Robins – Redux

they are flooding our yard now…hopping in the sprinkler….catching their daily dozen worms.  Skirts spread, songs obvious….breasts popping against the green.

Many seem adolescent robins.  They gathered, there were a bunch of them,  and then all of a sudden they were gone.  I mean gone.  Suddenly I saw none. 

Then, September 20, one month later, robins returned.  Of course I imagine they are not the same robins, they must be a round-robins-come-later.  Maybe Canadian?   Coastal Maine robins I thought had gone south.  It is swell to see those skirts fluff up when they land or swoop into a sprinkler.  It can’t be the same robins I spotted in late August.  They were what I thought a bumper crop; these are already skinny and sleek, and built for distance flying.  None of those fat round breasts suitable for framing of a month ago. .  Seeing these September robins is infused with a built in sadness.  I remember not to depend upon them.  They too will leave.  

If I don’t feel betrayed by them, it is because I don’t blame them.  There are cool  nights, even if it grows warm with each day’s sunshine.  Robins seem to get the same advance e-mail that the tallest of oak and maple trees receive.  Turncoats, we’re apt to think with similar colors.  But wait, not betraying us they’re simply responding to the temperature of the times. That sweet sorrow of parting.  
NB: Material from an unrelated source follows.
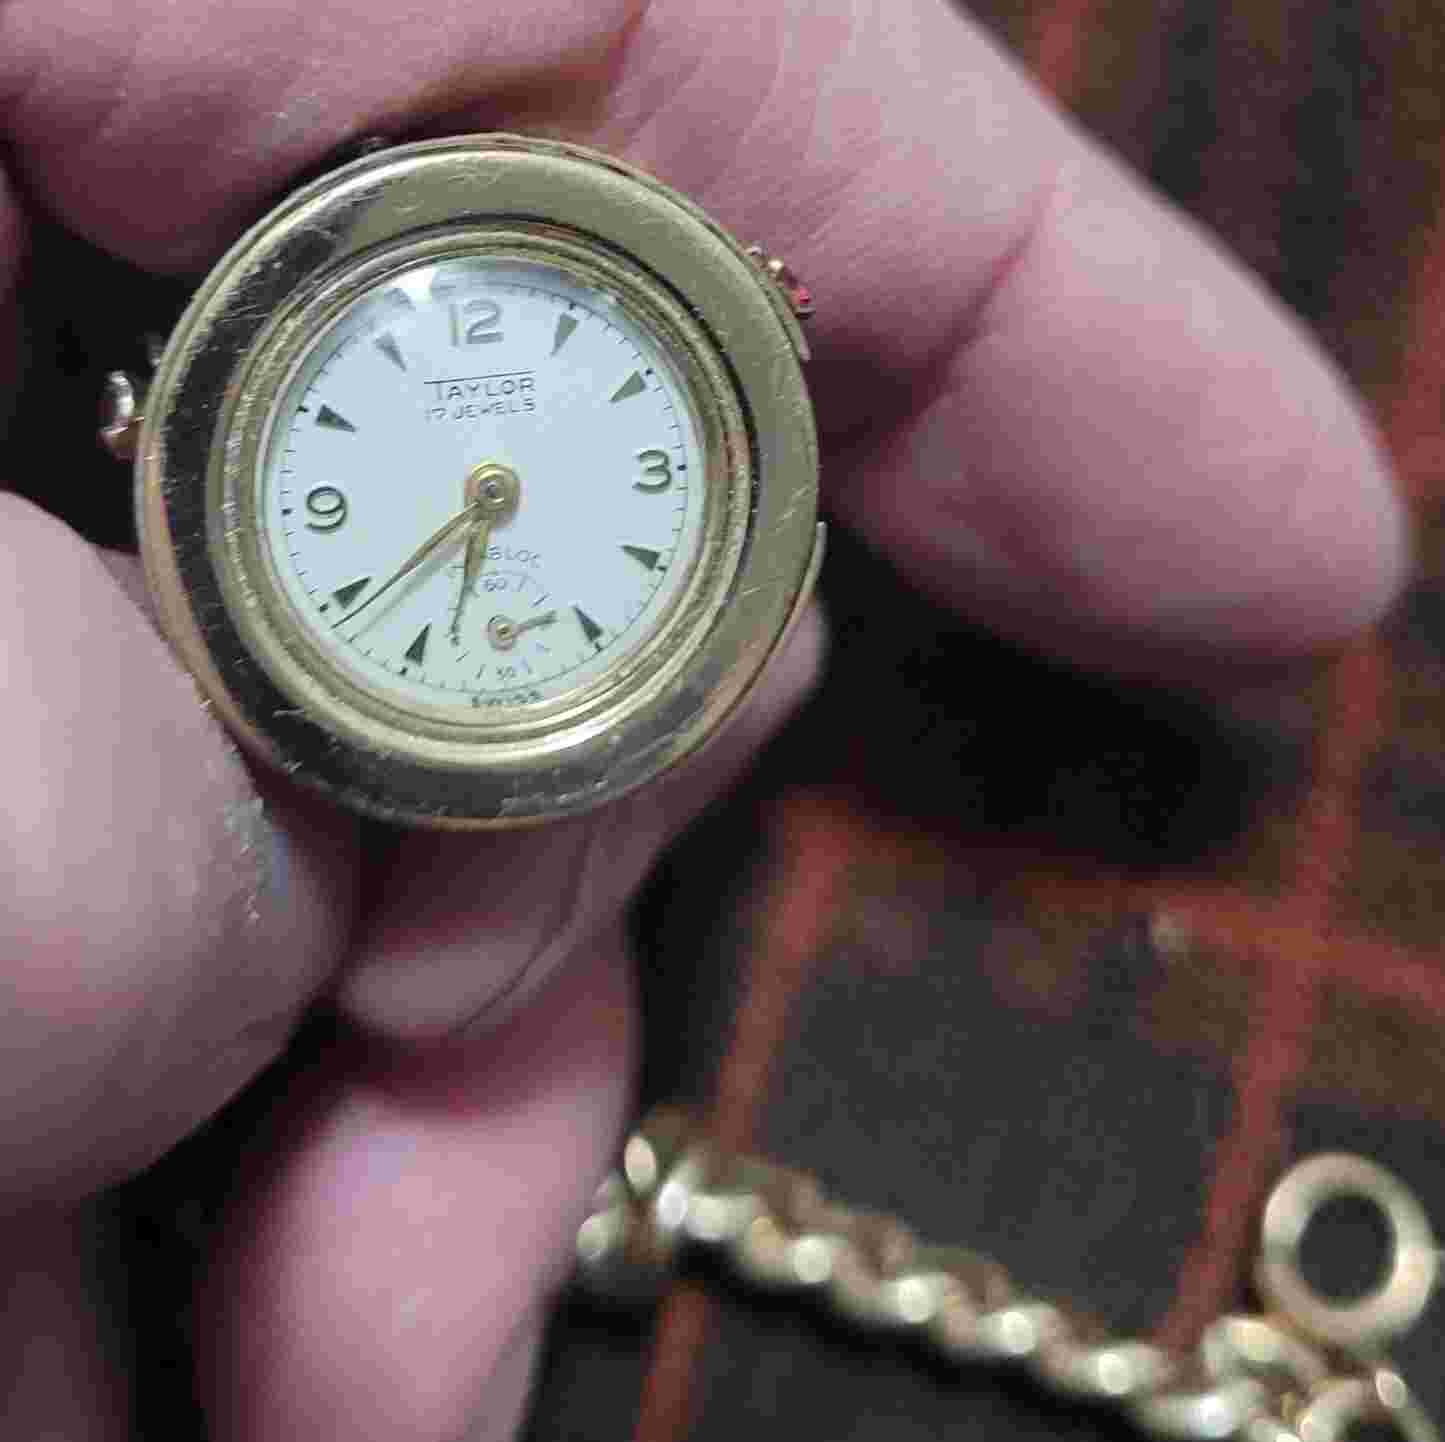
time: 6:39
Good sleeping weather during cool nights requires blankets or quilts.  Feathers won’t suffice unless turned to down.  Robin feathers are not useful as down.

The trouble with writing about birds, I can look them up.  Look up their migration patterns, number of worms they eat in a day, how long they live.  Turns out my romantic notion of waves of robins coming through Portland isn’t close to being true  I learn that they are likely the same robins, who’ve just been eating elsewhere. Eating out, so to speak.   Working other near-by fields.   They haven’t headed out and won’t till the snow flies.  Though in Maine that could be any day now, but probably we will have another month.

My sense of them is mine, and I’ll stick with it.  To me they are signal bearers, they signal season’s end and season’s beginnings.   My heart leaps when I hear or see them in spring, and it weeps when I see them in fall. Gathering as if to head out. 

 There’s something about robins, leaves, and pine cones that is very much like clutter.   They don’t blend with the green, so they seem strangers in a strange land.  I see their playmates too: the small chickadees, nuthatches, and woodpeckers in my birdbath and of course the occasional titmouse.  Small birds which I’ve read have similar patterns and habits in migration.  It gets quieter in Maine when they all leave.  

But just now at the height of turning to the new season, they consider my birdbath to be a spa.  They come, drink, and fluff about as if they hadn’t had a shower in a month.  Glad to have them, even though they seem to be just passing through.  They lift my spirits now, and  when they return in spring (See poem from April 11) they make them soar.